Weather and climate, such as the shift to the cold period of the Little Ice Age would certainly have resulted in different activities, with historical information about the balmy weather of the Medieval Warm Period later told in stories, poetry or music. Many of the old fairy tales, proverbs and idioms, expressed in written work as well as in artwork, carry folklore messages and may have resulted from the experiences of the authors during hard times, and passed down in creative ways.
Programs for folklore studies, or folkloristics, are available in many countries and institutions. There is a good summary and reference information on Folklore studies on Wikimedia. As stated on the webpage, “The importance of folklore and folklore studies was recognized globally in 1982 in the UNESCO document "Recommendation on the Safeguarding of Traditional Culture and Folklore."
The Folklore Society, based in London, “is a learned society, based in London, devoted to the study of all aspects of folklore and tradition, including: ballads, folktales, fairy tales, myths, legends, traditional song and dance, folk plays, games, seasonal events, calendar customs, childlore and children's folklore, folk arts and crafts, popular belief, folk religion, material culture, vernacular language, sayings, proverbs and nursery rhymes, folk medicine, plantlore and weather lore.”
Other countries and regions also have similar organizations and research groups, some national in scope and others representing regions: American Folklore Society, groups in Canada, Australia, Germany, Japan, and other parts of the world.
There are many books and articles about folklore available. Many were written decades ago but are now available again through reprinting or digitization. Check out the general inventory or the special webpages of Archive.org: “The Open Folklore Web Archive is a growing curated collection of websites relevant to the study of folklore to ensure that dependable website information about folklore will always be available. Our collection emphasizes the websites of academic folklore departments and programs, and of public-sector and independent folklore organizations.”

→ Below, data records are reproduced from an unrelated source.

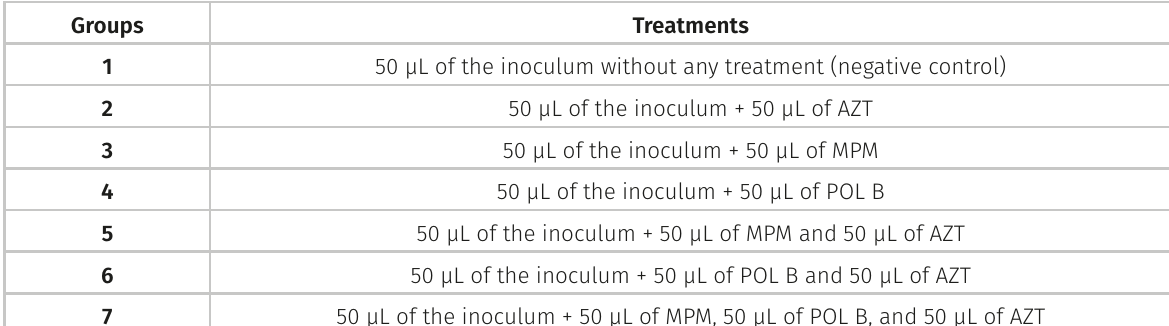
Table II. Experimental groups used for proteomic analyses. The antibiotics were dissolved at 1 mg·mL -1 .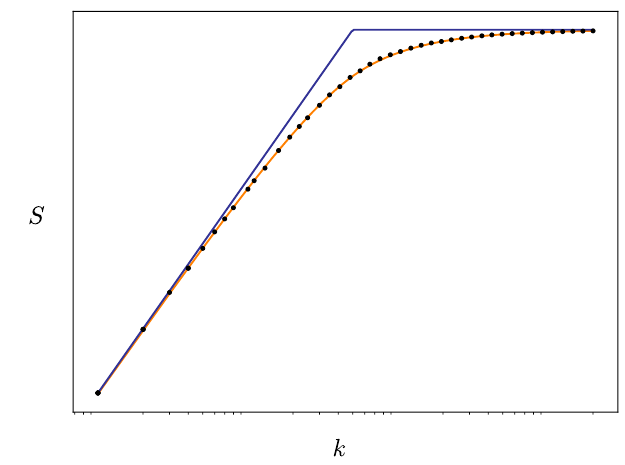
50 , showing (3.15) (black dots) and the planar (cid:16)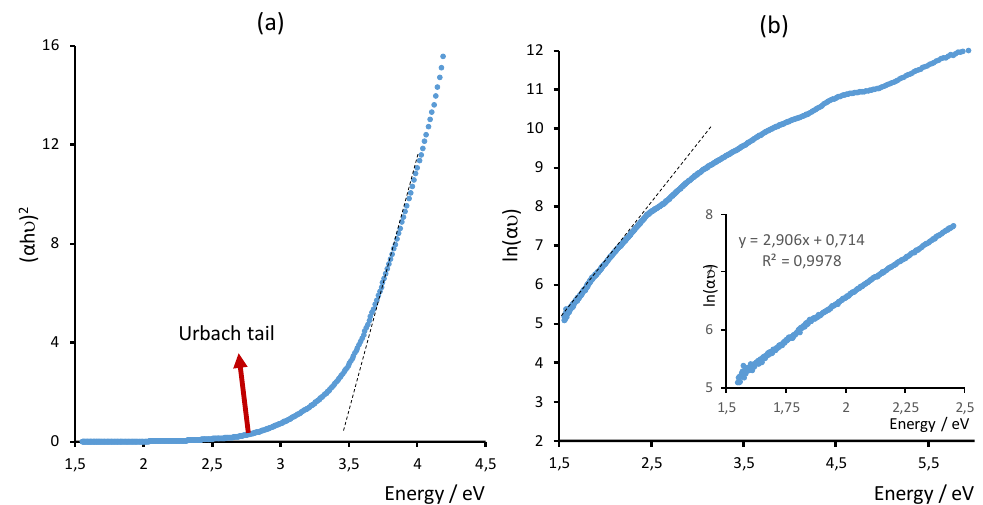
Figure 5. ( a ) Tauc plots for estimation of the TCDs bandgap and ( b ) Urbach energy estimation for GCDs.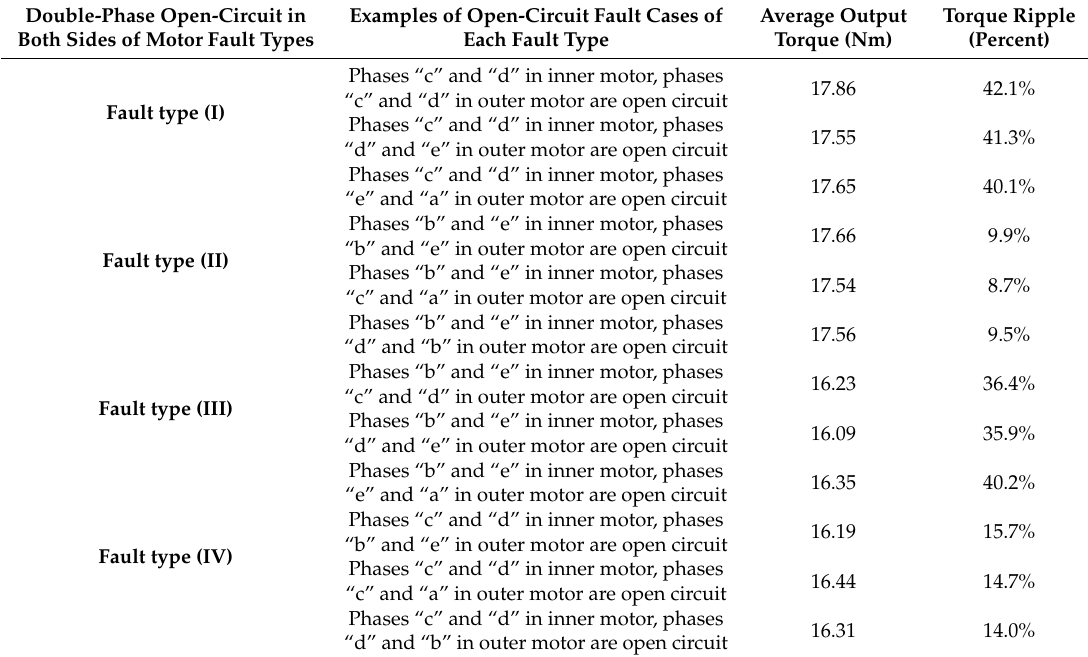
Figure 27. The electromagnetic torque obtained by FEA under double-phase open-circuit in both sides of motor fault condition ( a ) fault type I; ( b ) fault type II; ( c ) fault type III; ( d ) fault type IV. Table 13. The details of electromagnetic torque under double phase open circuit in both sides of the motor fault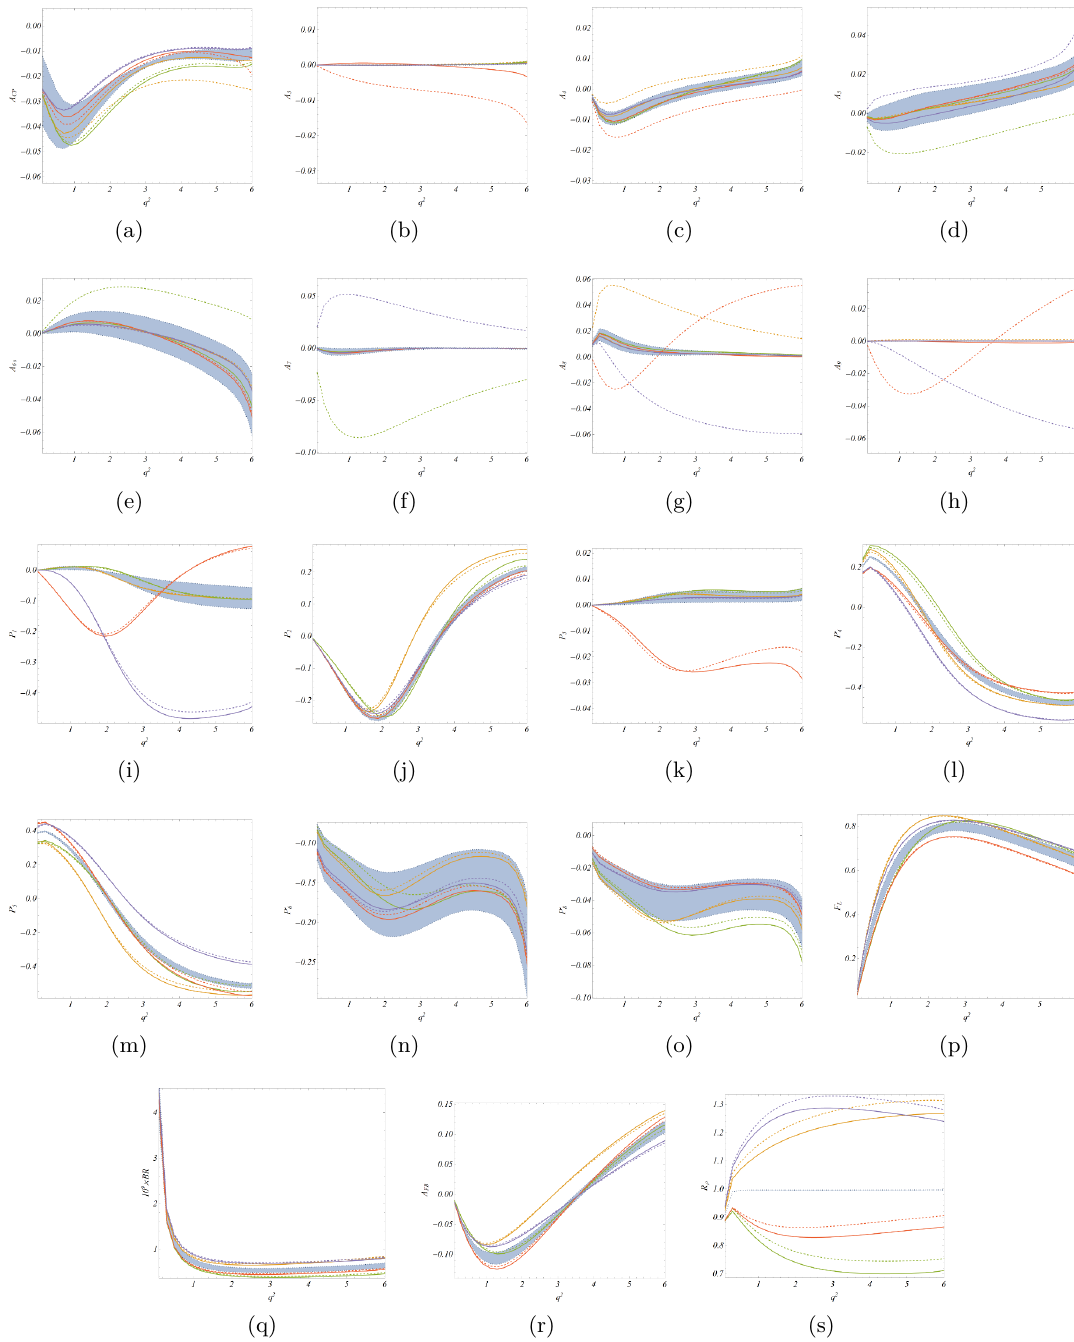
¯ B 0 ) → ρ 0 ll , P , P 0 , F and 5 , 6 s, 8 , 9 1 L 4 , 6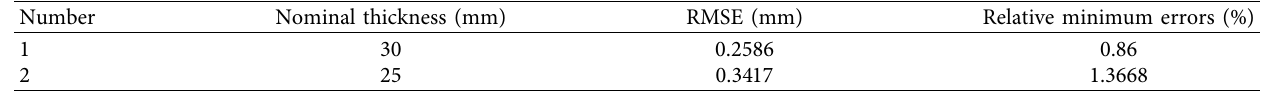
Figure 15: RMSE distribution maps of transparent objects of different thicknesses. Table 2: Measurement error analysis of transparent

One of my blog colleagues, James Tanner, wrote about the subject back in 2015 with regard to genealogical studies (Folklore, Oral Tradition and Genealogy, 9 February 2015). He pointed out that sometimes “oral traditions get started from a particularly dramatic or traumatic event in an ancestor's life. On occasion, the oral tradition may arise as a result of a particularly important event that happened at the time your ancestor lived and the ancestor becomes associated with the event through a process of transference, i.e. the ancestor lived at the time of the event therefore the ancestor must have been a participant in the event. This type of situation is particularly prone to occur when participation in the event carries some sort of notoriety.”Is there an overlap with genealogical studies? Stories told by or about ancestors may have originated or come down to us as folklore tales, some true and some only loosely based on facts. It may be instructive to sort them out and see what truth actually resides in the yarns or legends.